Die Beringung von Vögeln steht im Dienste von Wissenschaft und Naturschutz.
Bei der Beringung werden Vögel mit Aluminiumringen individuell gekennzeichnet.
Wird ein beringter Vogel oder ein Vogelring später wiedergefunden, erhält
man dadurch Angaben zu Zugrouten, Winterquartieren, Ortstreue, Lebenserwartung,
Todesursachen und Verwandtschaftsverhältnissen von Vogelbeständen.
Dank der Beringung wissen wir, wohin die Zugvögel ziehen. Von den meisten
Arten sind heute die Herkunfts- und Zielgebiete sowie die Zugrouten bekannt.
Dank der Beringung wird der anonyme Vogel zu einem für die Verhaltensforschung
erkennbaren Individuum mit einem persönlichen Lebensweg.
Bei
der Beringung wird dem Vogel ein sehr leichter Aluminiumring ans Bein gelegt.
Der Ring trägt eine individuelle Nummer und den Namen der nationalen Beringungszentrale
(in der Schweiz also SEMPACH HELVETIA). Der Beringer notiert diese Nummer zusammen
mit weiteren Angaben wie Art, Alter, Geschlecht, Datum, Flügellänge
oder Gewicht des Vogels auf einer Liste, die dann an die Beringungszentrale
der Schweizerischen Vogelwarte Sempach eingeschickt wird.
Haben Sie einen Ring oder einen beringten Vogel gefunden?
Bitte melden Sie uns diesen Fund schriftlich mit Angabe von Datum, Fundort (Gemeinde und Kanton) und natürlich der Ringnummer. Schicken Sie uns nach Möglichkeit auch den Vogel und den Ring, wir senden Ihnen dann die Informationen, die wir zum Ring haben. Und vergessen Sie Ihren Namen, Ihre Adresse und die Telefonnummer nicht.
Einsenden an:
Schweizerische Vogelwarte
Beringungszentrale
CH-6204 Sempach
» Falls Sie dafür keine Zeit haben, füllen Sie bitte dieses Formular vollständig aus.
In der Schweiz gibt es 230 Beringerinnen und Beringer mit einer Spezialausbildung und einer vom Bund ausgestellten Bewilligung.

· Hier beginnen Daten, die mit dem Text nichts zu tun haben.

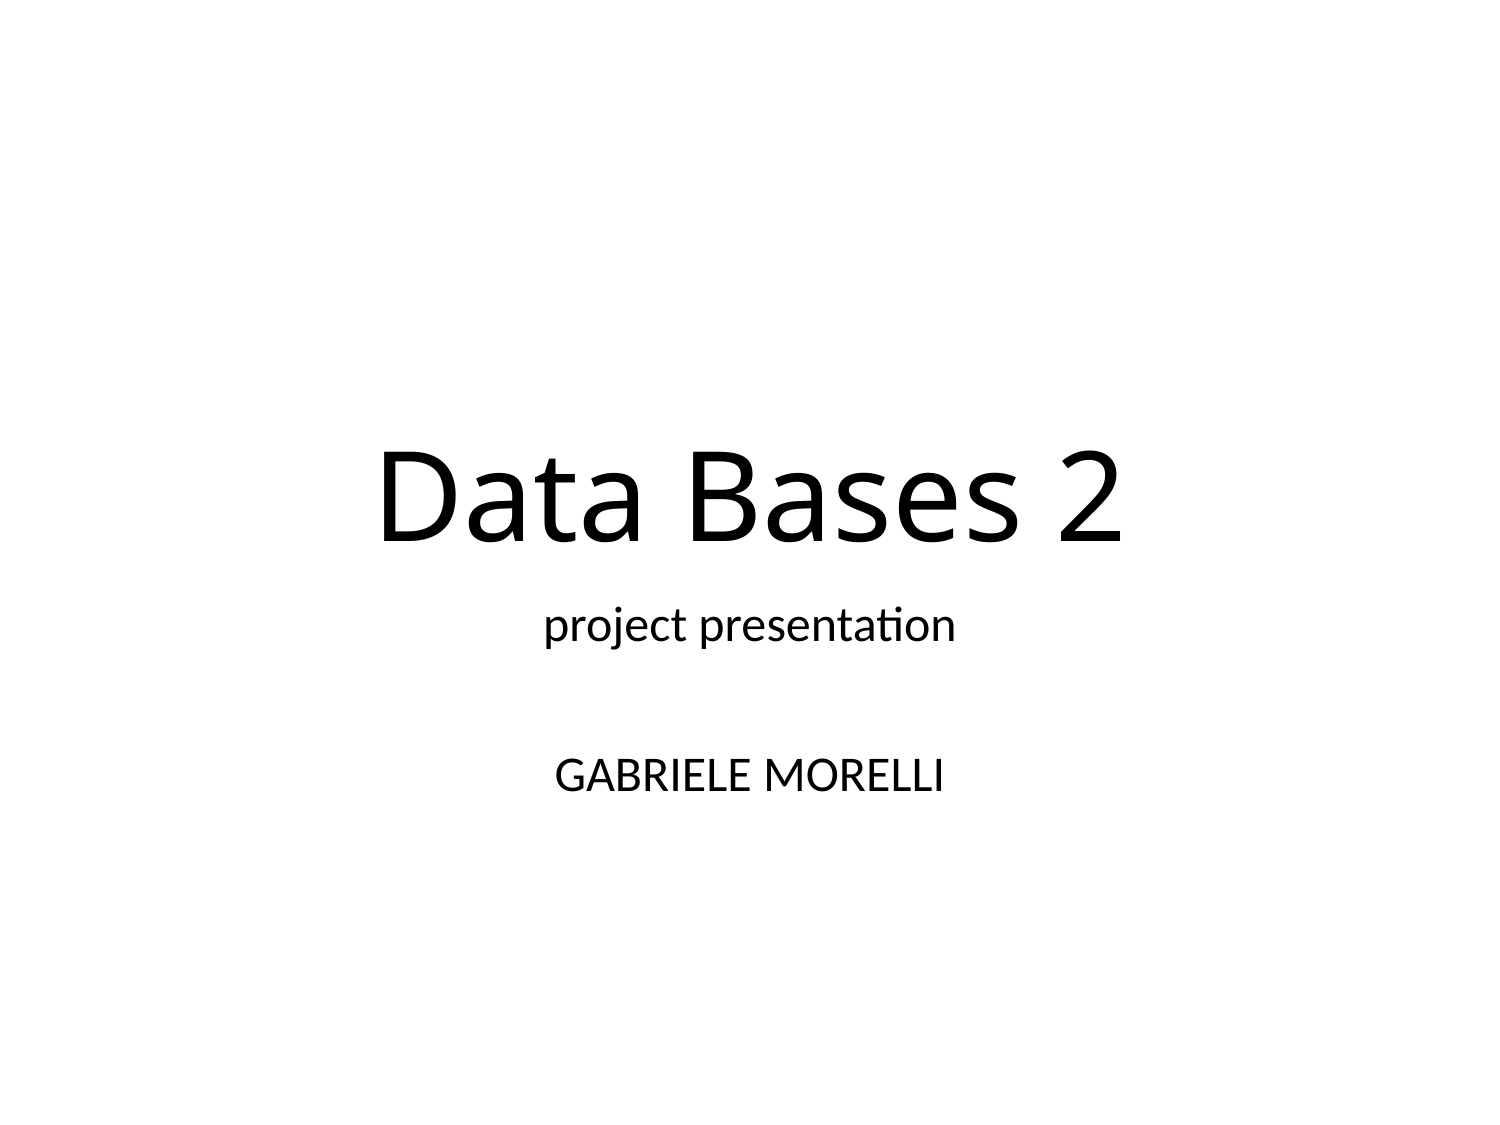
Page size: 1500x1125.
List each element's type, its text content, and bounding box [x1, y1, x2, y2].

title Data Bases 2 [112, 184, 1388, 576]
subtitle project presentation GABRIELE MORELLI [187, 590, 1313, 863]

Jedes Jahr werden in der Schweiz rund 90'000 Vögel beringt.
Im Auftrag und mit finanzieller Unterstützung des Bundes führt die Schweizerische Vogelwarte Sempach
die nationale Beringungszentrale. Ihre Aufgaben umfassen die Betreuung
und Unterstützung der Beringer, die Beurteilung von Projekten und
Antragstellung ans Bundesamt für Umwelt, Wald und Landschaft für
Bewilligungen, die Administration des Beringungswesens, den Unterhalt
der Ringfunddatenbank, die Vertretung bei EURING (Europäische Vereinigung
für Vogelberingung) und die Auswertungen von Beringungsdaten.
Kontakt: E-Mail, E-Mail
Vögel halten sich nicht an Landesgrenzen. Für die Erforschung vieler
Aspekte des Vogellebens ist daher eine internationale Zusammenarbeit unerlässlich.
Die Beringungszentralen der verschiedenen Länder arbeiten eng zusammen
und tauschen Ringfunddaten untereinander aus. Alle europäischen Beringungszentralen
sind heute Mitglied von EURING,
der europäischen Vereinigung für die wissenschaftliche Vogelberingung,
die in Thetford (Grossbritannien) eine zentrale Datenbank mit mehr als einer
Million Ringfunden führt. EURING sorgt für europaweit einheitliche
Standards bei der Beringung und koordiniert grosse internationale Forschungsprojekte.
Der dänische Lehrer und Vogelkundler Hans Christian Cornelius Mortensen erkannte als Erster das grosse Potenzial der individuellen Markierung von wildlebenden Vögeln. 1899 begann er Aluminiumringe systematisch zu verwenden und beringte 165 Stare. Das Jahr 1899 gilt somit als Anfang der Vogelberingung. Seither wurden allein in Europa etwa 135 Millionen Vögel beringt. Die individuelle Kennzeichnung von Vögeln mit Aluminiumringen hat die Vogelkunde, insbesondere die Erforschung des Vogelzugs revolutioniert.